== The data ==
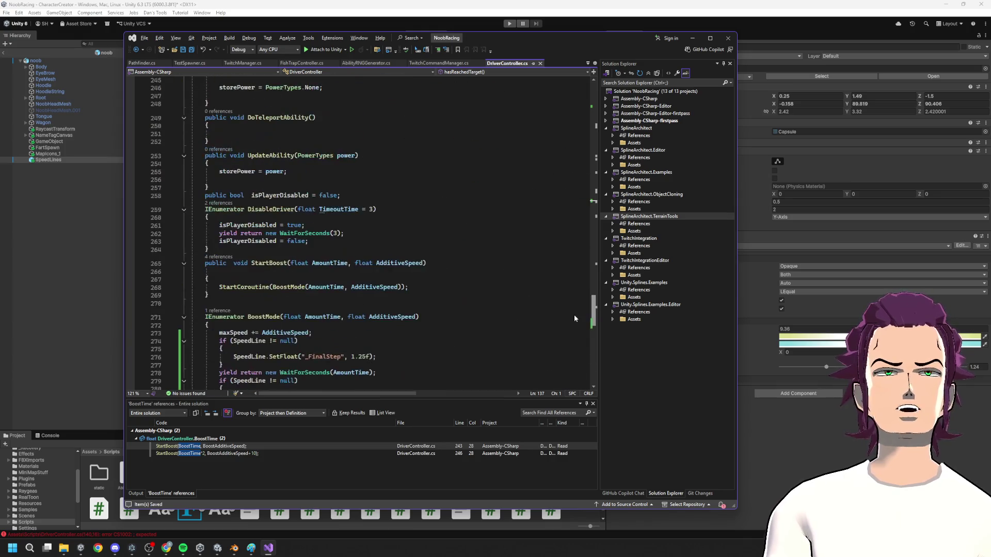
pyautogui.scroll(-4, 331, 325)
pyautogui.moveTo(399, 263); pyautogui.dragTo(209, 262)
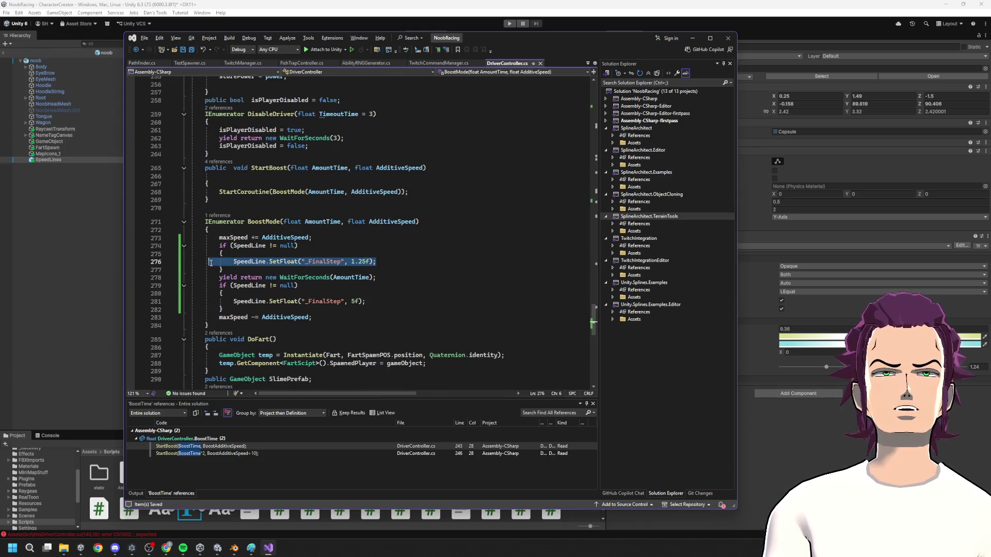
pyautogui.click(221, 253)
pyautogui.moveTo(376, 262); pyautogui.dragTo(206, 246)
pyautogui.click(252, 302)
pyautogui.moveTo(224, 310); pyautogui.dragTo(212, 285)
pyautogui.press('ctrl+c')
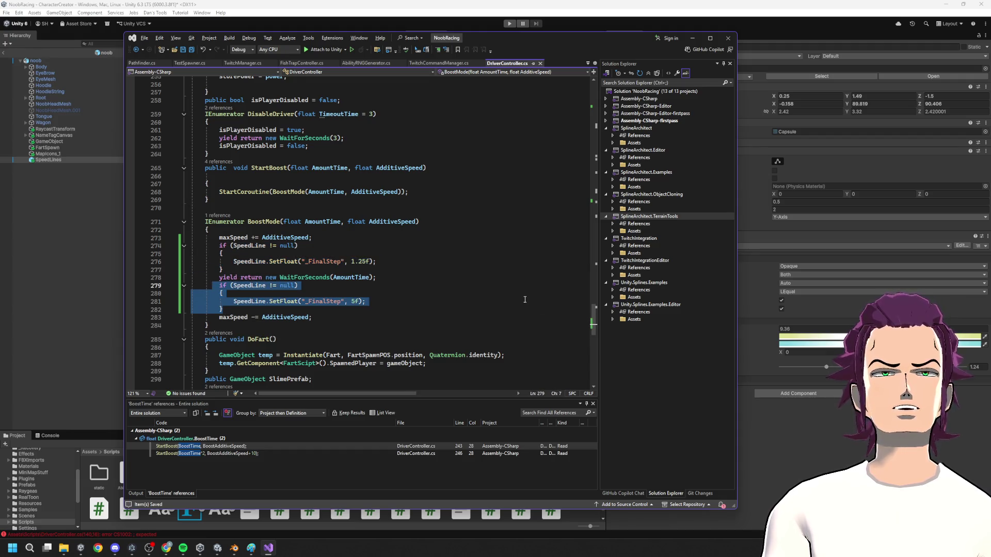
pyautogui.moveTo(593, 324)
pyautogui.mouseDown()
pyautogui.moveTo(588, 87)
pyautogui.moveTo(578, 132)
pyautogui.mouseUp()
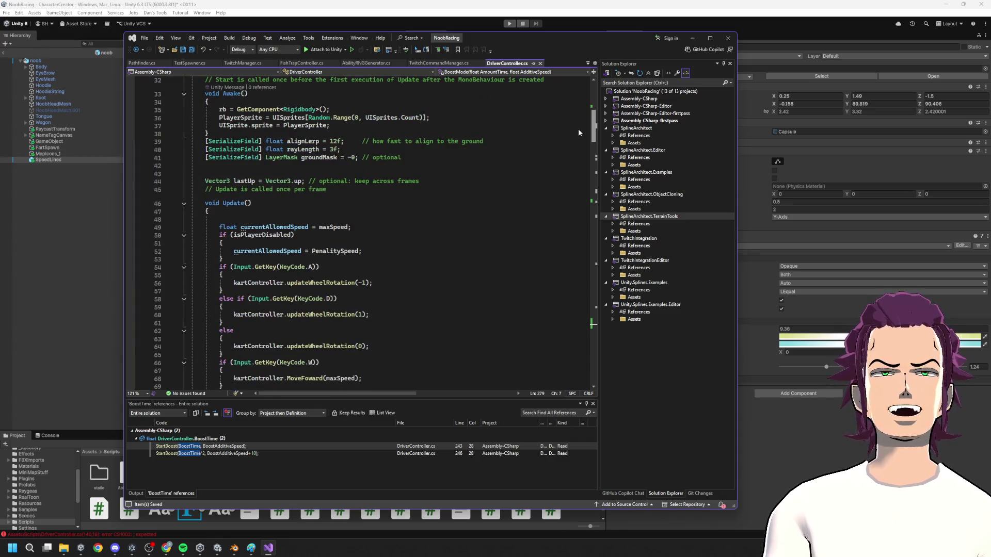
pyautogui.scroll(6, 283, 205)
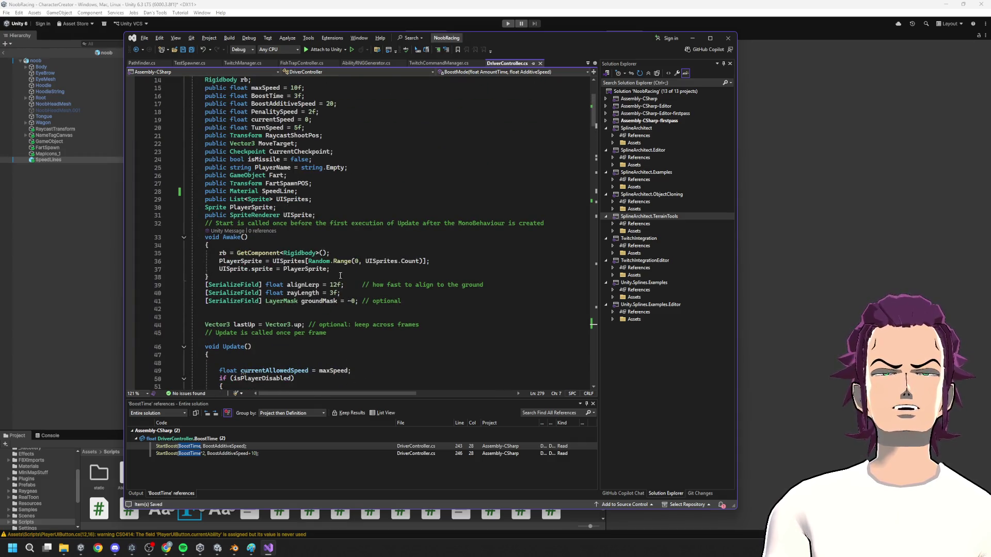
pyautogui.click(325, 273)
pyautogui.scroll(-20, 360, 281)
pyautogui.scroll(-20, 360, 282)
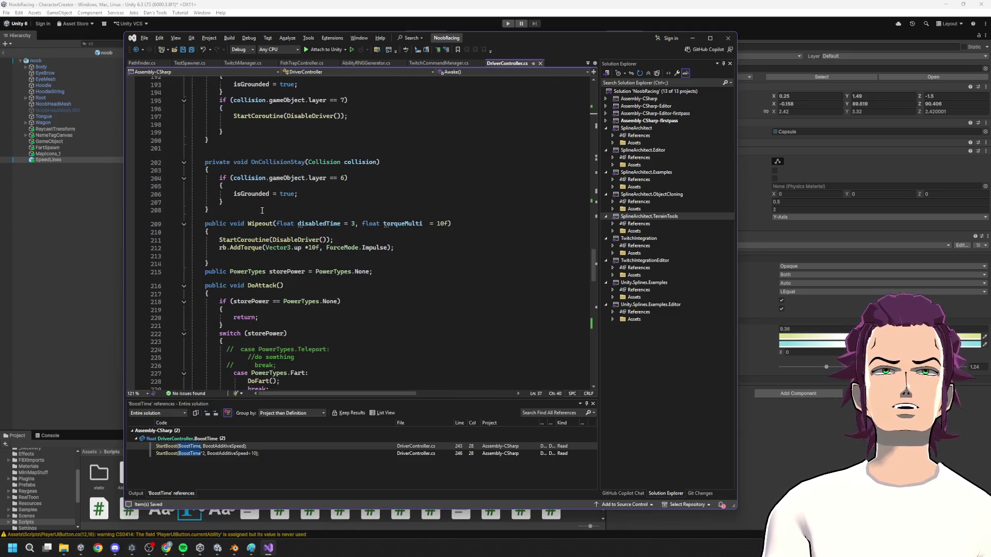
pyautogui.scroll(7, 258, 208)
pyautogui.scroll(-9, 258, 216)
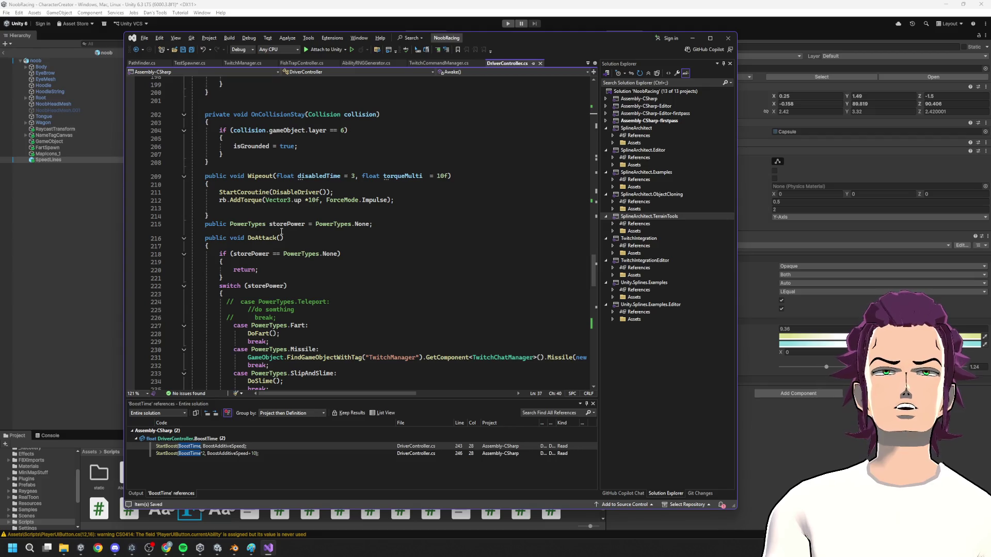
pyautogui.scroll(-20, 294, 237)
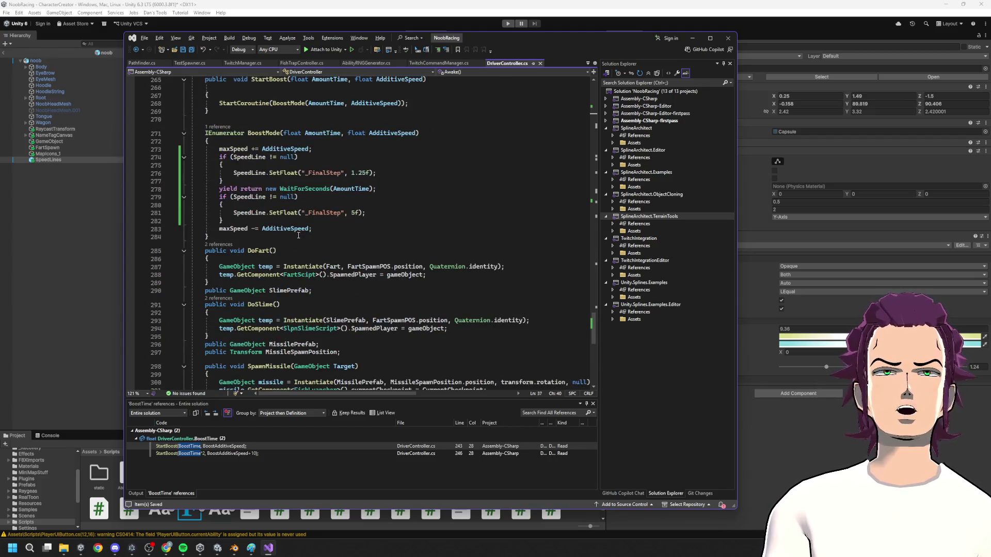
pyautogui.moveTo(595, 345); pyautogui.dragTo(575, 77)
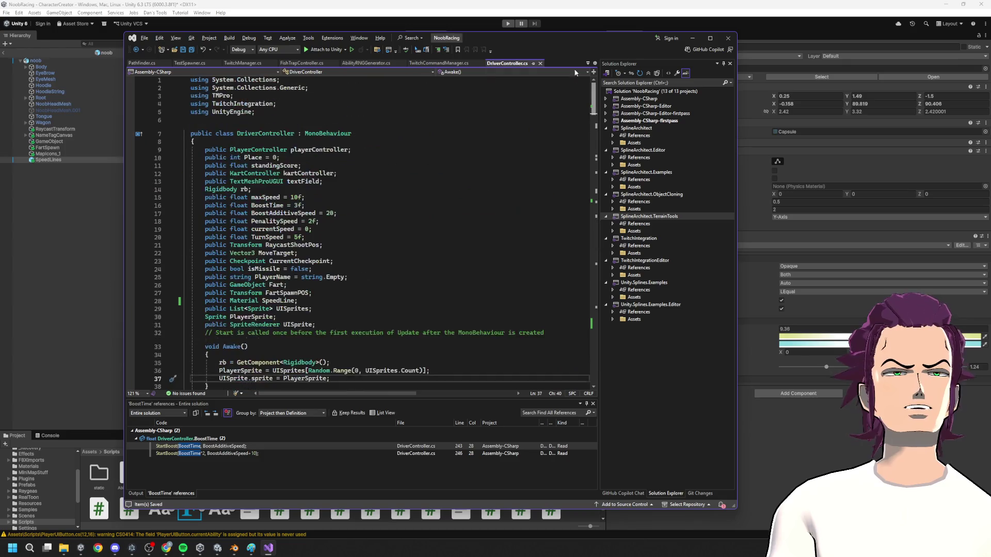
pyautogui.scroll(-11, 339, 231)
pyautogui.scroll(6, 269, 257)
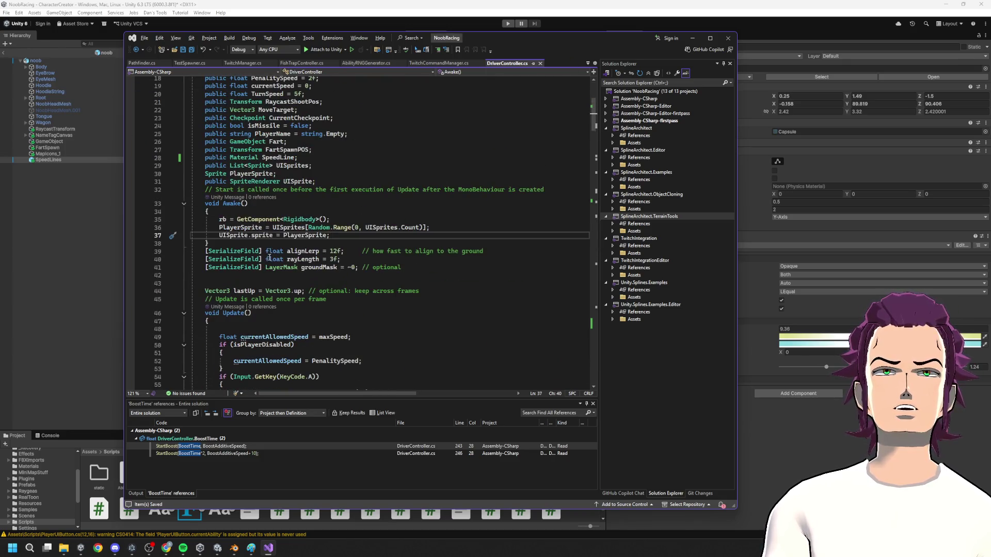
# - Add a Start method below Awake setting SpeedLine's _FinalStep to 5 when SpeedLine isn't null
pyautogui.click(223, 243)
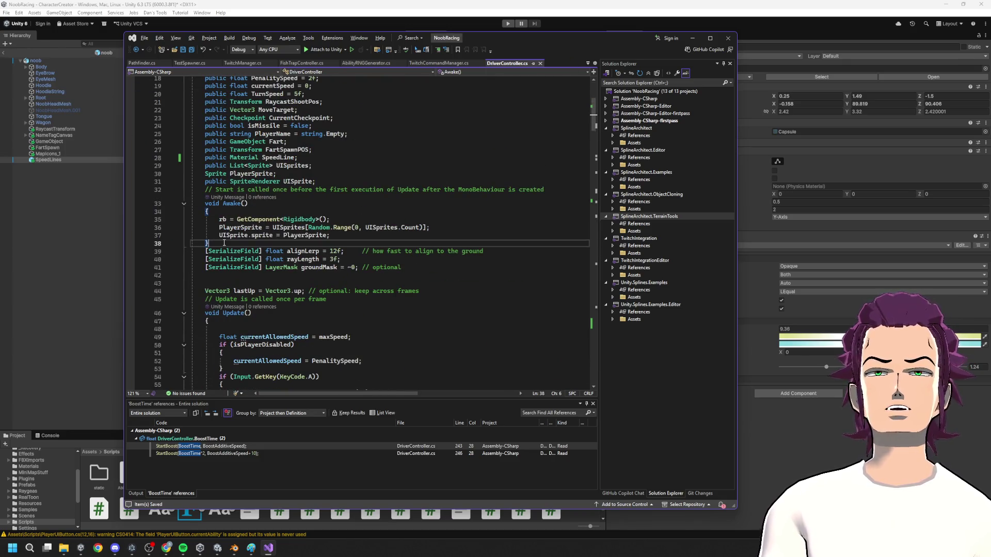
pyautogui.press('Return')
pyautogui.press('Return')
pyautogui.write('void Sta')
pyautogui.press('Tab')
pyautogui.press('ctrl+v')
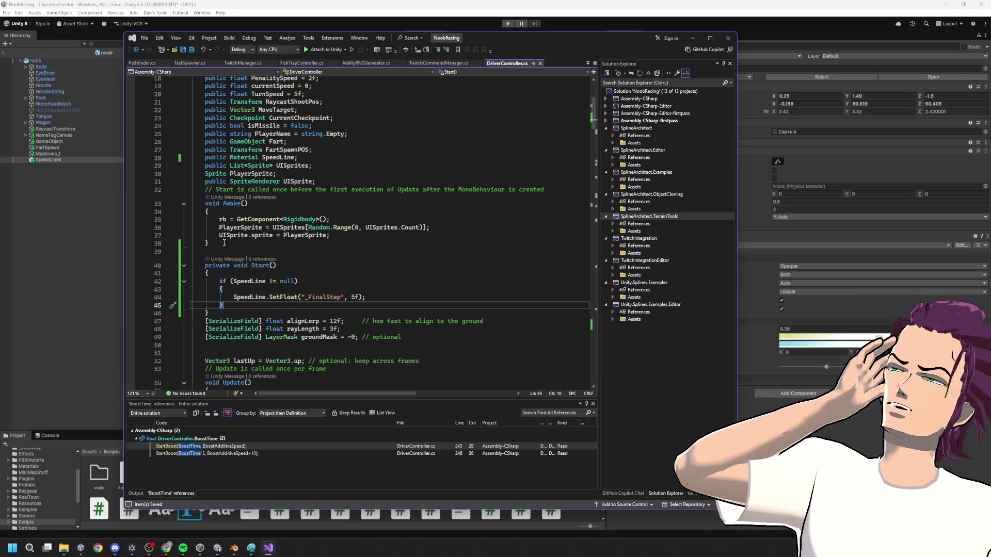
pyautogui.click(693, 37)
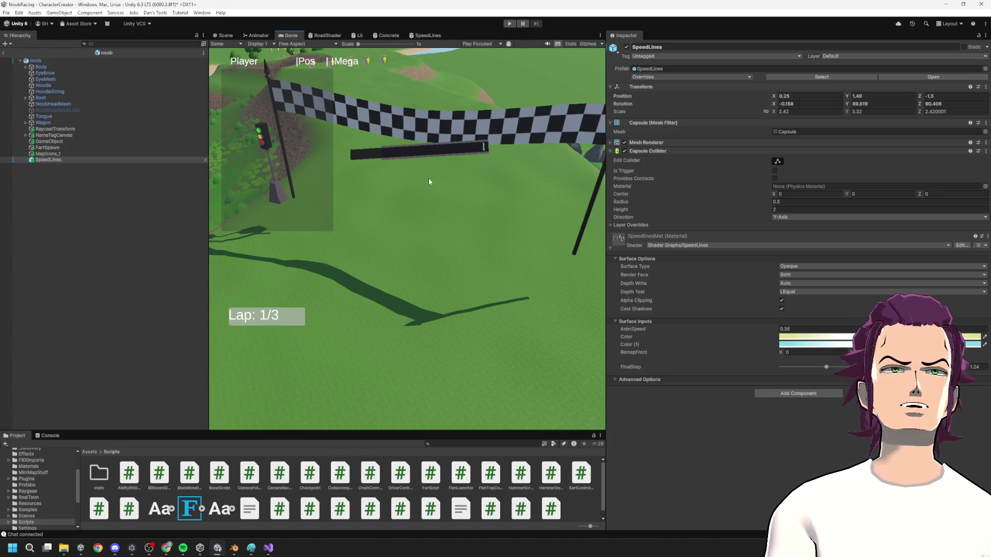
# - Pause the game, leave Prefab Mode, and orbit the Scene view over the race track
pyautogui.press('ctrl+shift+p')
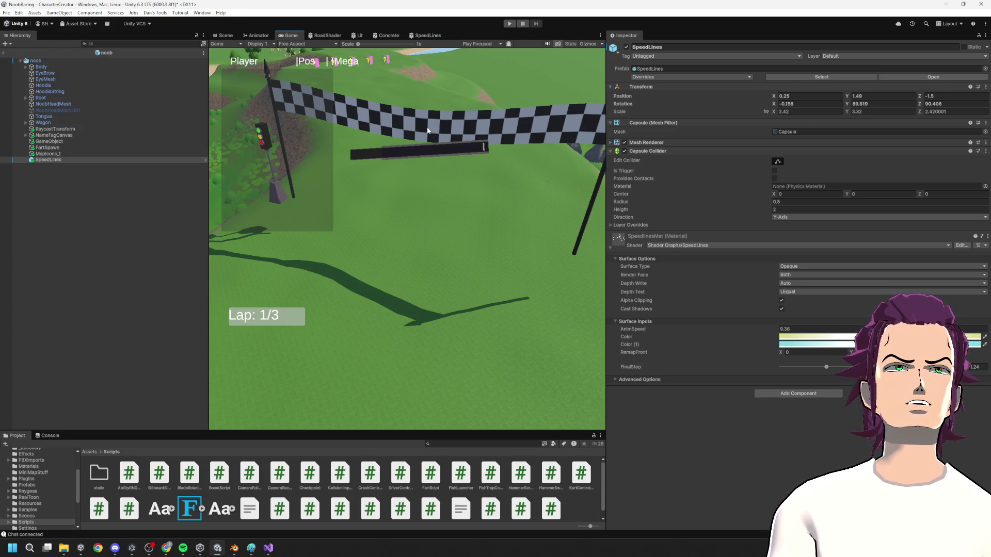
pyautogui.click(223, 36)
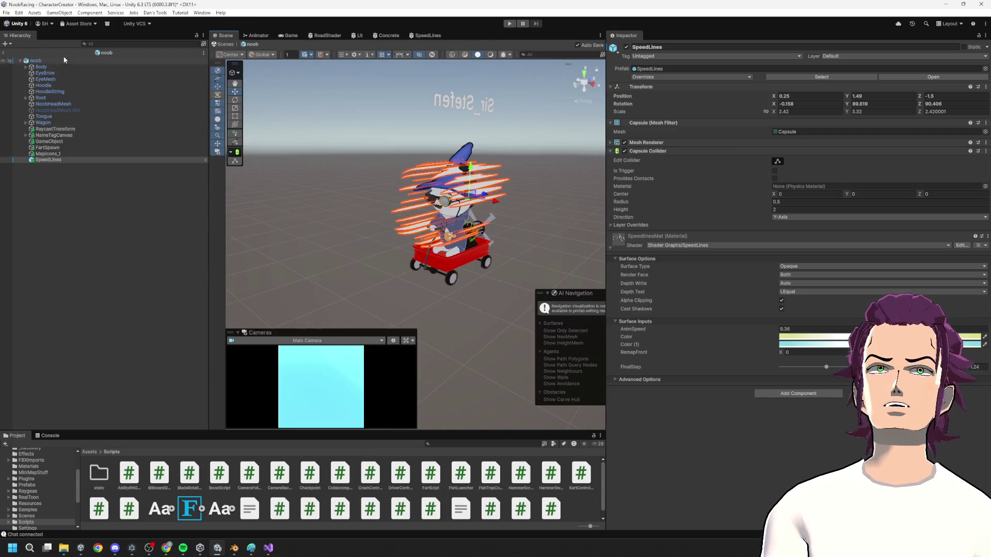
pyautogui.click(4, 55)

== Task prompt ==
Drop the pictures; return the lines above from the line containing "pyautogui.scroll(-20, 360, 282)" to the line containing "pyautogui.click(693, 37)", both included, exactly.

== Answer below ==
pyautogui.scroll(-20, 360, 282)
pyautogui.scroll(7, 258, 208)
pyautogui.scroll(-9, 258, 216)
pyautogui.scroll(-20, 294, 237)
pyautogui.moveTo(595, 345); pyautogui.dragTo(575, 77)
pyautogui.scroll(-11, 339, 231)
pyautogui.scroll(6, 269, 257)
# - Add a Start method below Awake setting SpeedLine's _FinalStep to 5 when SpeedLine isn't null
pyautogui.click(223, 243)
pyautogui.press('Return')
pyautogui.press('Return')
pyautogui.write('void Sta')
pyautogui.press('Tab')
pyautogui.press('ctrl+v')
pyautogui.click(693, 37)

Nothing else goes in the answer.